• EXERCISE INSTRUCTIONS:
Please output each entry in the material beneath exactly as shown.
[[ DATA FOR THIS EXERCISE open ]]
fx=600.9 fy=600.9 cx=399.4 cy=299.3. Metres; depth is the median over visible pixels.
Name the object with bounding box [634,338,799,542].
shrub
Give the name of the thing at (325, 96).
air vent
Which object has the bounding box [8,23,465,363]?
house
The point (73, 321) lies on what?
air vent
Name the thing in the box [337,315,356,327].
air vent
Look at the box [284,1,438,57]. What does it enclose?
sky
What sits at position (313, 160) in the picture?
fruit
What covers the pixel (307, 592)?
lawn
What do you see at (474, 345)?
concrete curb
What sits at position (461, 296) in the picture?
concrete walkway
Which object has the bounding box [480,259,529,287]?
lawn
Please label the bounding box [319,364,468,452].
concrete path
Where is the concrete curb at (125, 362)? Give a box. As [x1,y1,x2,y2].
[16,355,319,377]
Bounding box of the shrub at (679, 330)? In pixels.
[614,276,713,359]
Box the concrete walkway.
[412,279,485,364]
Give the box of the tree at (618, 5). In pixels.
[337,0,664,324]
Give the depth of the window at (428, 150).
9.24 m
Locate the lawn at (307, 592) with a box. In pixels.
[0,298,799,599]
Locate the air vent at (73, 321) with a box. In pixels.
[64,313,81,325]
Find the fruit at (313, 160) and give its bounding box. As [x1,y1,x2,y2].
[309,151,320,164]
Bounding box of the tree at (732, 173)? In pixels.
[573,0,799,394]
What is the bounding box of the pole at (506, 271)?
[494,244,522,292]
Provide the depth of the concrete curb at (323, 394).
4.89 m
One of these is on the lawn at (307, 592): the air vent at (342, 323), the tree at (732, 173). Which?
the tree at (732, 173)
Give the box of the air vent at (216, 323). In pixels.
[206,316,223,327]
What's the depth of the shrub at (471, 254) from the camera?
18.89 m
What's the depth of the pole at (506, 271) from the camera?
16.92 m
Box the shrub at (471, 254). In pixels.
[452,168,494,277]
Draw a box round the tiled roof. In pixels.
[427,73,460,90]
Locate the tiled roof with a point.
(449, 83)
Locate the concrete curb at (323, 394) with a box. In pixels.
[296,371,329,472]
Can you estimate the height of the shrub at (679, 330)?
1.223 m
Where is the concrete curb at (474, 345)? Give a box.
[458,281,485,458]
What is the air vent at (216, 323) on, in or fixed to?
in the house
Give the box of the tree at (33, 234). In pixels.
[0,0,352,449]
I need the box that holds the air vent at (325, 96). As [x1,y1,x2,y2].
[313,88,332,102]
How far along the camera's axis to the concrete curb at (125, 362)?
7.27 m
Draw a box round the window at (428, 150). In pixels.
[[ DATA FOR THIS EXERCISE closed ]]
• ANSWER TO THE PROBLEM:
fx=600.9 fy=600.9 cx=399.4 cy=299.3. Metres; depth is the median over visible pixels.
Name the object with bounding box [634,338,799,542].
shrub
Give the name of the thing at (325, 96).
air vent
Which object has the bounding box [8,23,465,363]?
house
The point (73, 321) lies on what?
air vent
Name the thing in the box [337,315,356,327].
air vent
Look at the box [284,1,438,57]. What does it enclose?
sky
What sits at position (313, 160) in the picture?
fruit
What covers the pixel (307, 592)?
lawn
What do you see at (474, 345)?
concrete curb
What sits at position (461, 296) in the picture?
concrete walkway
Which object has the bounding box [480,259,529,287]?
lawn
Please label the bounding box [319,364,468,452].
concrete path
Where is the concrete curb at (125, 362)? Give a box. As [x1,y1,x2,y2].
[16,355,319,377]
Bounding box of the shrub at (679, 330)? In pixels.
[614,276,713,359]
Box the concrete walkway.
[412,279,485,364]
Give the box of the tree at (618, 5). In pixels.
[337,0,664,324]
Give the depth of the window at (428, 150).
9.24 m
Locate the lawn at (307, 592) with a box. In pixels.
[0,298,799,599]
Locate the air vent at (73, 321) with a box. In pixels.
[64,313,81,325]
Find the fruit at (313, 160) and give its bounding box. As [x1,y1,x2,y2].
[309,151,320,164]
Bounding box of the tree at (732, 173)? In pixels.
[573,0,799,394]
What is the bounding box of the pole at (506, 271)?
[494,244,522,292]
Provide the depth of the concrete curb at (323, 394).
4.89 m
One of these is on the lawn at (307, 592): the air vent at (342, 323), the tree at (732, 173). Which?
the tree at (732, 173)
Give the box of the air vent at (216, 323). In pixels.
[206,316,223,327]
What's the depth of the shrub at (471, 254) from the camera?
18.89 m
What's the depth of the pole at (506, 271) from the camera?
16.92 m
Box the shrub at (471, 254). In pixels.
[452,168,494,277]
Draw a box round the tiled roof. In pixels.
[427,73,460,90]
Locate the tiled roof with a point.
(449, 83)
Locate the concrete curb at (323, 394) with a box. In pixels.
[296,371,329,472]
Can you estimate the height of the shrub at (679, 330)?
1.223 m
Where is the concrete curb at (474, 345)? Give a box.
[458,281,485,458]
What is the air vent at (216, 323) on, in or fixed to?
in the house
Give the box of the tree at (33, 234). In pixels.
[0,0,352,449]
I need the box that holds the air vent at (325, 96). As [x1,y1,x2,y2].
[313,88,332,102]
How far along the camera's axis to the concrete curb at (125, 362)?
7.27 m
Draw a box round the window at (428, 150). In pixels.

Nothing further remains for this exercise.